Stored data entries
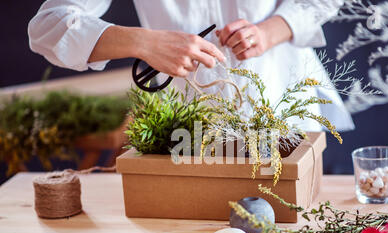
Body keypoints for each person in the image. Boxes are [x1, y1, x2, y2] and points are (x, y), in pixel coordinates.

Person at [28, 0, 354, 131]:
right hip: (184, 126)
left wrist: (270, 31)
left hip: (285, 112)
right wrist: (145, 43)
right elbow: (48, 28)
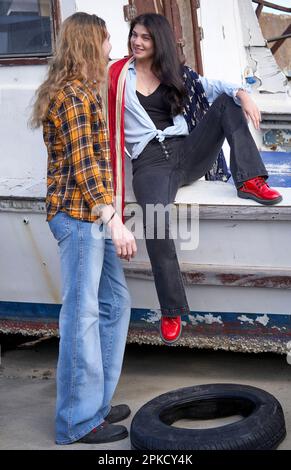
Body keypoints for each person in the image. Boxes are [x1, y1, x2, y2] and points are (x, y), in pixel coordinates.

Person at [107, 13, 282, 346]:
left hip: (186, 151)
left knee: (225, 105)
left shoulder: (174, 73)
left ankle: (249, 181)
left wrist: (243, 93)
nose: (137, 42)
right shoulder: (118, 75)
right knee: (157, 225)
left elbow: (214, 88)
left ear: (158, 41)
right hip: (150, 162)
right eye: (134, 36)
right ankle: (171, 310)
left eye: (145, 37)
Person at [30, 12, 137, 445]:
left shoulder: (81, 92)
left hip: (89, 213)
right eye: (107, 39)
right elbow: (84, 167)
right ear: (90, 44)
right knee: (82, 315)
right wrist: (114, 220)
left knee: (115, 303)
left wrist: (107, 215)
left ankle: (93, 402)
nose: (112, 46)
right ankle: (76, 421)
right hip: (78, 217)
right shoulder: (72, 97)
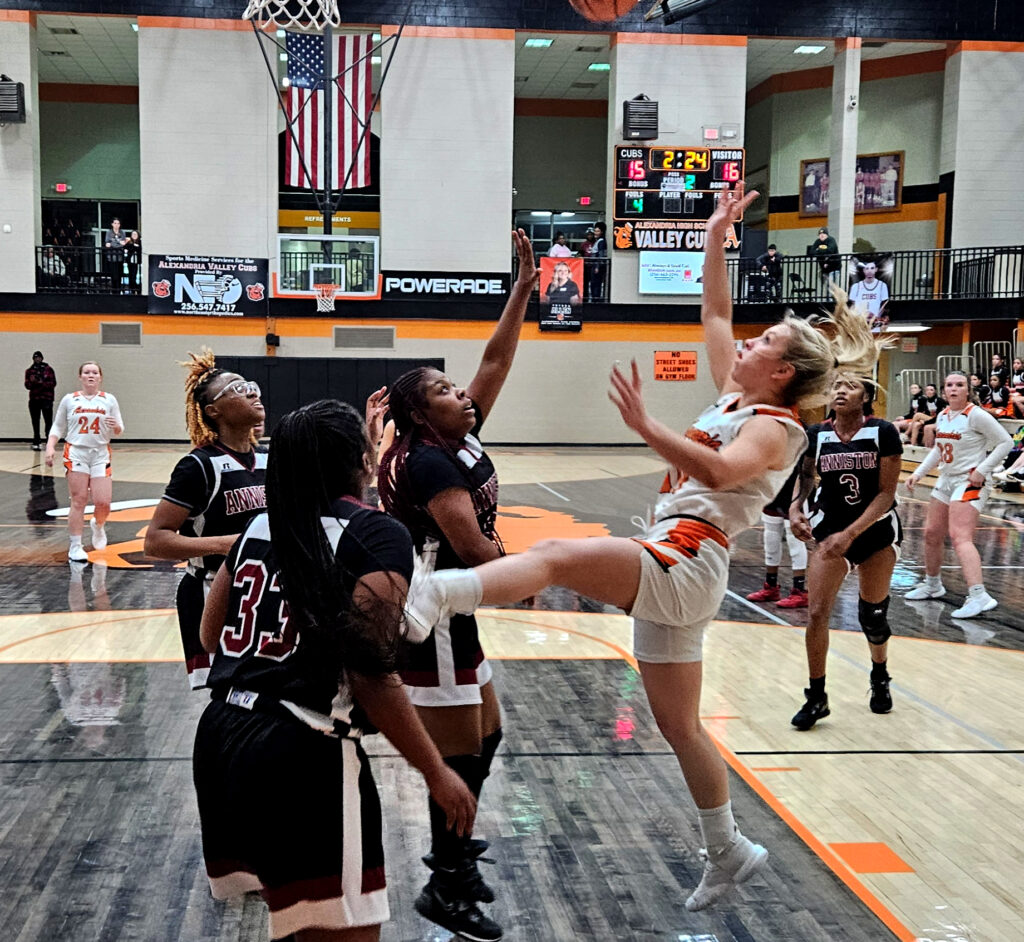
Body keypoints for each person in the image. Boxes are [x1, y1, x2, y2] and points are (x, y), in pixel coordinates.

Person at [404, 184, 883, 913]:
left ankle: (433, 595)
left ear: (782, 373)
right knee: (679, 724)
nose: (745, 345)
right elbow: (716, 311)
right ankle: (728, 850)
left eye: (762, 346)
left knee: (560, 554)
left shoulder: (778, 430)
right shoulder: (736, 394)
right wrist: (718, 234)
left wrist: (645, 424)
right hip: (680, 558)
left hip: (689, 556)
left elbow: (721, 471)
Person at [193, 398, 476, 942]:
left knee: (300, 924)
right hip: (301, 752)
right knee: (343, 934)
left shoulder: (257, 527)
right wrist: (436, 772)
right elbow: (369, 672)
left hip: (223, 738)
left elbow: (212, 636)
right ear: (363, 462)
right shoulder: (375, 534)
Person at [376, 229, 537, 942]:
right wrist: (522, 574)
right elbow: (472, 546)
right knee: (462, 751)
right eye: (444, 391)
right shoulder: (430, 463)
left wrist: (523, 290)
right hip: (437, 602)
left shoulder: (456, 433)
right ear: (420, 413)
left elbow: (497, 358)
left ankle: (455, 851)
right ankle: (446, 878)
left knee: (490, 730)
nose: (461, 395)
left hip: (454, 600)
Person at [144, 350, 268, 690]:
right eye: (237, 389)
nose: (252, 392)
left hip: (263, 590)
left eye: (251, 385)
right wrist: (233, 545)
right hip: (211, 590)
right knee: (230, 698)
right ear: (213, 411)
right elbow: (156, 541)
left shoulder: (269, 459)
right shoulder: (198, 466)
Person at [788, 376, 903, 730]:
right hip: (829, 530)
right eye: (836, 385)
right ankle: (816, 696)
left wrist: (851, 534)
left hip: (875, 530)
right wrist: (795, 508)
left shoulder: (883, 432)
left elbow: (886, 493)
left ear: (866, 396)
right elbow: (806, 475)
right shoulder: (815, 433)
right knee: (818, 612)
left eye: (850, 386)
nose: (840, 390)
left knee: (872, 616)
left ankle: (880, 674)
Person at [905, 372, 1013, 617]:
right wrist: (919, 473)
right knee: (931, 533)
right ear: (944, 390)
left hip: (969, 482)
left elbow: (1006, 442)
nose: (954, 389)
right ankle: (933, 585)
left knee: (960, 537)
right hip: (946, 480)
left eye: (959, 385)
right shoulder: (943, 415)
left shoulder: (976, 415)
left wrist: (984, 470)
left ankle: (979, 595)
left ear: (968, 390)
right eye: (949, 385)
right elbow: (937, 450)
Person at [45, 362, 124, 562]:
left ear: (100, 377)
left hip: (100, 453)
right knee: (79, 500)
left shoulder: (109, 400)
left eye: (95, 372)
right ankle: (75, 545)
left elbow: (119, 428)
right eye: (87, 372)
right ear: (80, 377)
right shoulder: (69, 400)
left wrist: (115, 426)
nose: (91, 375)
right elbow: (57, 426)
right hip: (76, 452)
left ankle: (98, 525)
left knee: (103, 502)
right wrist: (50, 447)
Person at [745, 465, 808, 608]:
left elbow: (808, 466)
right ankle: (771, 586)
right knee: (770, 534)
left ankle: (800, 591)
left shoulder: (806, 442)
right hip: (774, 484)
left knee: (794, 538)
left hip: (796, 486)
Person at [25, 350, 57, 451]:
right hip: (34, 399)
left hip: (46, 399)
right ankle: (36, 440)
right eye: (35, 358)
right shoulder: (29, 371)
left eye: (39, 357)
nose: (37, 359)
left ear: (42, 358)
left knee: (48, 421)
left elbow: (52, 383)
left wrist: (40, 382)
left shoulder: (48, 369)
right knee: (35, 421)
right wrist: (33, 382)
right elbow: (27, 385)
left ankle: (49, 441)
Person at [848, 261, 890, 333]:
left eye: (872, 268)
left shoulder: (882, 286)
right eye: (867, 268)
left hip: (875, 327)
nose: (869, 271)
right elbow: (851, 306)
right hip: (859, 326)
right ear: (864, 270)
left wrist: (878, 319)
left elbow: (884, 305)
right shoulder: (856, 287)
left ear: (876, 269)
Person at [104, 217, 127, 285]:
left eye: (118, 223)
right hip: (111, 256)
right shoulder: (109, 232)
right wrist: (119, 243)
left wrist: (112, 244)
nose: (117, 225)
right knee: (113, 275)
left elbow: (123, 244)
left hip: (120, 256)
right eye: (115, 223)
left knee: (119, 274)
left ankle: (119, 289)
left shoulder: (122, 232)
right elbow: (107, 243)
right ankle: (114, 290)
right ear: (112, 224)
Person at [589, 222, 607, 301]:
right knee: (594, 284)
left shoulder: (601, 242)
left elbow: (601, 255)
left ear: (601, 232)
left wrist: (597, 267)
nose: (595, 233)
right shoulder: (598, 241)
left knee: (596, 284)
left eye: (598, 231)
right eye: (595, 231)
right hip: (594, 265)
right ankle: (594, 298)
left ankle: (595, 300)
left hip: (596, 266)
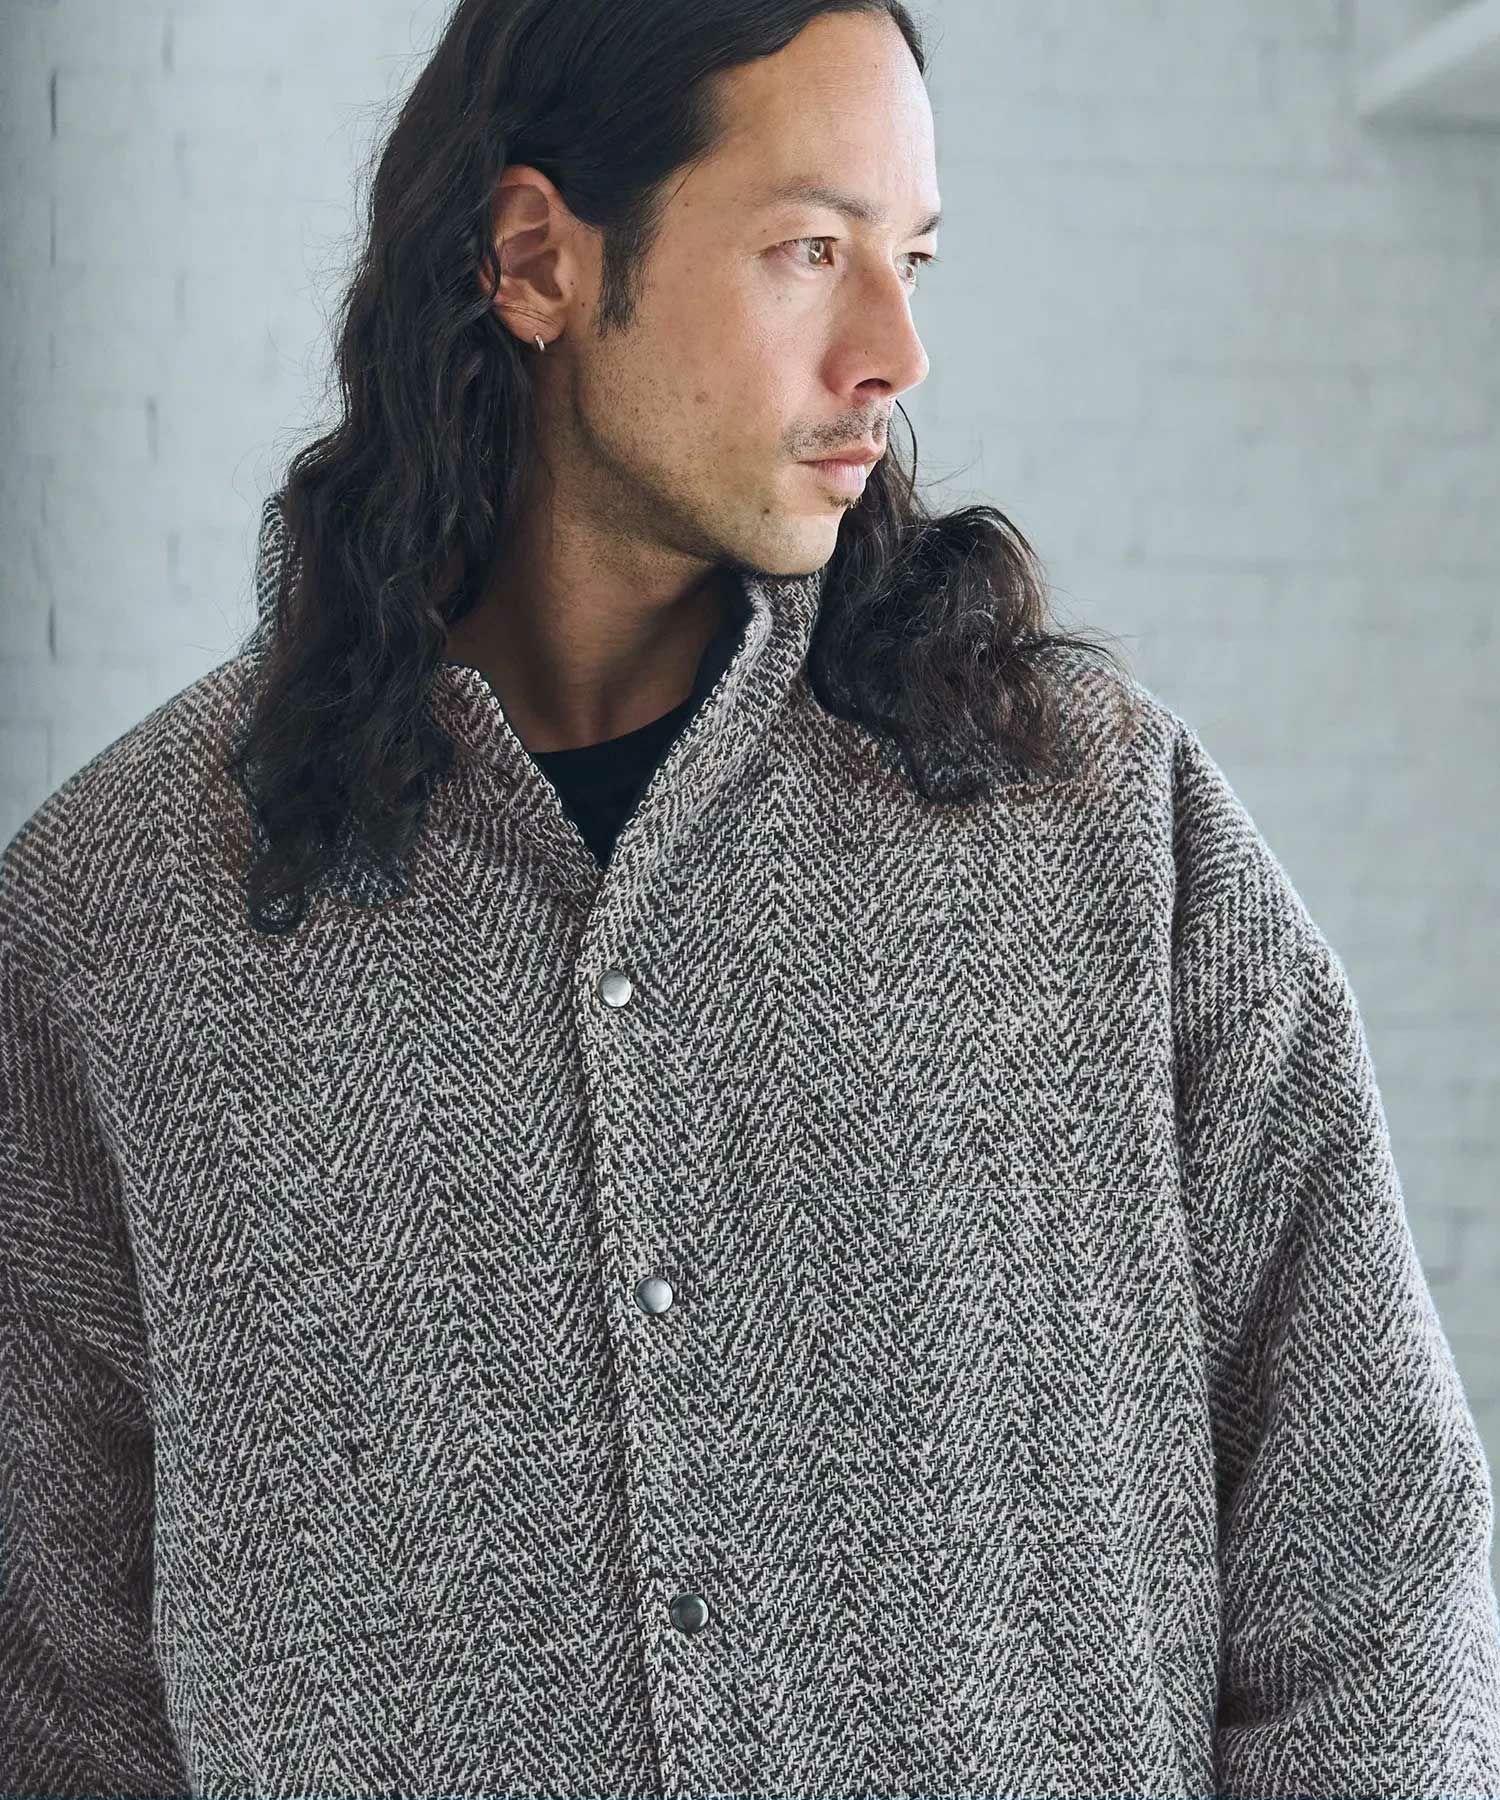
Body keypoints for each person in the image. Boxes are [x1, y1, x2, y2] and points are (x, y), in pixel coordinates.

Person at [4, 0, 1499, 1794]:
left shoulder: (1100, 824)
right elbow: (59, 1691)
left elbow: (1373, 1566)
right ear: (537, 260)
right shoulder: (116, 924)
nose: (895, 352)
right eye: (809, 250)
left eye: (911, 259)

#### [Work to complete]
Output only an exact transcription of the lines above from the one with "nose: (954, 389)" up to and including the one with "left ear: (100, 377)".

#### [Reply to the task]
nose: (954, 389)
right ankle: (933, 585)
left knee: (960, 537)
right hip: (946, 480)
left eye: (959, 385)
right shoulder: (943, 415)
left shoulder: (976, 415)
left wrist: (984, 470)
left ankle: (979, 595)
left ear: (968, 390)
right eye: (949, 385)
right elbow: (937, 450)
Person at [45, 362, 124, 562]:
left ear: (100, 377)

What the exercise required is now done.